● **Exercise prompt**
Transcribe the data below exactly, but only from the line containing "方向，但這幾年我反而更確定，語言不是單一職業的技" through its final line, both included.

● **Listed records**
※
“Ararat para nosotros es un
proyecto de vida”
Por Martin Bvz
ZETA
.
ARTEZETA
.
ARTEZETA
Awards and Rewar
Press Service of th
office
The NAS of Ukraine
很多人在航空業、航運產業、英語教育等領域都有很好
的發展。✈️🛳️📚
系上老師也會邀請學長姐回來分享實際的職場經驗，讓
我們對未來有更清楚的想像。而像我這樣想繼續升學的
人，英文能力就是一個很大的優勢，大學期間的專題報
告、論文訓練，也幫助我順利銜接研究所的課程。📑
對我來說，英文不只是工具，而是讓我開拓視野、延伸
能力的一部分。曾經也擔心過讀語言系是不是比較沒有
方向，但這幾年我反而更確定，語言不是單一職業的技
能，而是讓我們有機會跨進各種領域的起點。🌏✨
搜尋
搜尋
※
● **Task result**
方向，但這幾年我反而更確定，語言不是單一職業的技
能，而是讓我們有機會跨進各種領域的起點。🌏✨
搜尋
搜尋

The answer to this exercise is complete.